Forum Moderators: open

Message Too Old, No Replies

github.com/typhoeus

         

aristotle

9:12 pm on Apr 16, 2015 (gmt 0)

WebmasterWorld Senior Member 10+ Year Member Top Contributors Of The Month



This hit one of my home pages 4 times in 5 seconds on April 15.
Host: 54.197.81.31
/
Http Code: 200 Date: Apr 15 18:29:47 Http Version: HTTP/1.1 Size in Bytes: -
Referer: -
Agent: Typhoeus - https://github.com/typhoeus/typhoeus

I never noticed it before and haven't seen it since. Evidently it came from a part of AWS that I don't block (my AWS blocking has gotten messed up). So I'm wondering what exactly it is, and why it came 4 times in 5 seconds.

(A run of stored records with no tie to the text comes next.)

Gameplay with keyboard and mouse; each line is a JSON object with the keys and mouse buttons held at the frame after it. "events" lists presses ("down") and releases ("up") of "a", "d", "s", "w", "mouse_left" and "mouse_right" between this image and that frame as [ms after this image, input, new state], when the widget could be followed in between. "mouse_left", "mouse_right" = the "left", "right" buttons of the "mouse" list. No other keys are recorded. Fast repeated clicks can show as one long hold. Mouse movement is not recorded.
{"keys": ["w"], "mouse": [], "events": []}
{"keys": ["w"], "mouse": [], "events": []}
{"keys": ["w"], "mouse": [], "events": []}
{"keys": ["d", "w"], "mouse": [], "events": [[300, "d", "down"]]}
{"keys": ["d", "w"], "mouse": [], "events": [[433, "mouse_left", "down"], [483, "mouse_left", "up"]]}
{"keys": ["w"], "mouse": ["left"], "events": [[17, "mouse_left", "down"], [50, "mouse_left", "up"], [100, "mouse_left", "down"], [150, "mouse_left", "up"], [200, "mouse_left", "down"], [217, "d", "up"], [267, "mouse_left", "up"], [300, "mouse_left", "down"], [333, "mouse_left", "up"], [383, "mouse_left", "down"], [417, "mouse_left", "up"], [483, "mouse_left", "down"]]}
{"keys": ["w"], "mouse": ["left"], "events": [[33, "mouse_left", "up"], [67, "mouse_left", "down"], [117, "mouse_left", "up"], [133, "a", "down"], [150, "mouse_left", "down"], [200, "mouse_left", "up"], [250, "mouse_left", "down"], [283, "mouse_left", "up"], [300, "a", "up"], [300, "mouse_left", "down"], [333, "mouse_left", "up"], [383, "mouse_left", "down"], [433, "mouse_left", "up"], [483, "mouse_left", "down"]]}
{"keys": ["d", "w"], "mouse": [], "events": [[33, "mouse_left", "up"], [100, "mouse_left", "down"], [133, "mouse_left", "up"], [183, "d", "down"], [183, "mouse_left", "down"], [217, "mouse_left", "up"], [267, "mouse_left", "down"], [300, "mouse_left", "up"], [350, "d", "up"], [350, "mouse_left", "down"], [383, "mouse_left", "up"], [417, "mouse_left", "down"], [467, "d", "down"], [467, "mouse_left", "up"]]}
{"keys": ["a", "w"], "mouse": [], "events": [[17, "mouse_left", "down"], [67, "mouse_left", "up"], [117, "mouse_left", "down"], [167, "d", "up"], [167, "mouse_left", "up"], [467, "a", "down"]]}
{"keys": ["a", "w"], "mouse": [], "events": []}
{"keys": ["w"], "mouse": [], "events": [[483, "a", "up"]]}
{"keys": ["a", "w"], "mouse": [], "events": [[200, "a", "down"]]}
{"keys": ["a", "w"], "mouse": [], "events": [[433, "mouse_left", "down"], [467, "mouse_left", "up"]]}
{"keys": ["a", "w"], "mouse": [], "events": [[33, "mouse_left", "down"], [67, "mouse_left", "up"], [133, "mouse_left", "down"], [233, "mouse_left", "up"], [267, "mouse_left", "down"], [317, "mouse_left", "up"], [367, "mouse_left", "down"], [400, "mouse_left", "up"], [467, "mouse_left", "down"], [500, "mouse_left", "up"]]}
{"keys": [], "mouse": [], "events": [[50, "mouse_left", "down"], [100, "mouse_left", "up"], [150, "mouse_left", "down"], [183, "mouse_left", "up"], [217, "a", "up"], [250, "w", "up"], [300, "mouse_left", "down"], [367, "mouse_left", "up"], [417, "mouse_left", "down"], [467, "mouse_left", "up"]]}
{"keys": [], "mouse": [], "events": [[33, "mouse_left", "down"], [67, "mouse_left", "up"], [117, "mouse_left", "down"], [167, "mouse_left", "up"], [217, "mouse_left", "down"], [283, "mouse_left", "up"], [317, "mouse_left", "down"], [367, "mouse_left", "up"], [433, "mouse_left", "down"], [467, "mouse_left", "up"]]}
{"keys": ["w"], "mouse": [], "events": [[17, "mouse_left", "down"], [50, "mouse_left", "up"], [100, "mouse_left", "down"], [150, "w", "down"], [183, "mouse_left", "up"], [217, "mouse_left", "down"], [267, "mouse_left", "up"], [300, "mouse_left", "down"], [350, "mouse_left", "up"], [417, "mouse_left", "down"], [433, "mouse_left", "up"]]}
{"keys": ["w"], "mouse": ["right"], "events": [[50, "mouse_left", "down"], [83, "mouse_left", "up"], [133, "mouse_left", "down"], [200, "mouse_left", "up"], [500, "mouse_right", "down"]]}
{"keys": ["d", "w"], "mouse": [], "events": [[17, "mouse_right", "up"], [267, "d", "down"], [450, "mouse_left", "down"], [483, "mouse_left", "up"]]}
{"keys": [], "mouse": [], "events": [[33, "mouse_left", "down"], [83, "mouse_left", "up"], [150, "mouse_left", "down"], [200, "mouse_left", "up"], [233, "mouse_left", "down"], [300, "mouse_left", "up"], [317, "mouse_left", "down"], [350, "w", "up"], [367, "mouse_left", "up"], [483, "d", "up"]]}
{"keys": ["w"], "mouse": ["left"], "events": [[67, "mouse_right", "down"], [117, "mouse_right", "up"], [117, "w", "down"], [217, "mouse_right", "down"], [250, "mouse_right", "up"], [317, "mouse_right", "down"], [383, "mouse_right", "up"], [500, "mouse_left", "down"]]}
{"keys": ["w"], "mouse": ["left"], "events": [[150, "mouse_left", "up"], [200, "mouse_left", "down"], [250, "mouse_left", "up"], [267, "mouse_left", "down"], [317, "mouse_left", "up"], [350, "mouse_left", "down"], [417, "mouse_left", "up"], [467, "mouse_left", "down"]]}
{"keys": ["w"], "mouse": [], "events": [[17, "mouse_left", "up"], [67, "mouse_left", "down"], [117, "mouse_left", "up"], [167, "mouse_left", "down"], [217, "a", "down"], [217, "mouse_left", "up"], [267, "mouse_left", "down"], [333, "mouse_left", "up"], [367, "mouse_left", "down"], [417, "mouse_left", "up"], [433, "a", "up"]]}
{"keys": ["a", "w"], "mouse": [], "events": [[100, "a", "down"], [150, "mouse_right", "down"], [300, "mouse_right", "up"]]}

[edited by: keyplyr at 5:55 am (utc) on Apr 1, 2017]
[edit reason] delinked URL [/edit]

Pfui

11:53 pm on Apr 16, 2015 (gmt 0)

WebmasterWorld Senior Member 10+ Year Member Top Contributors Of The Month



"Typhoeus wraps libcurl in order to make fast and reliable requests." http://github.com/typhoeus/typhoeus

In a word: Ugh.

I've blocked Typhoeus [NC] since 2011 but I don't have additional info about it. FWIW, I also block any UA containing github.

Apparently I'm not the only one who doesn't like GitHub... [foxnews.com...]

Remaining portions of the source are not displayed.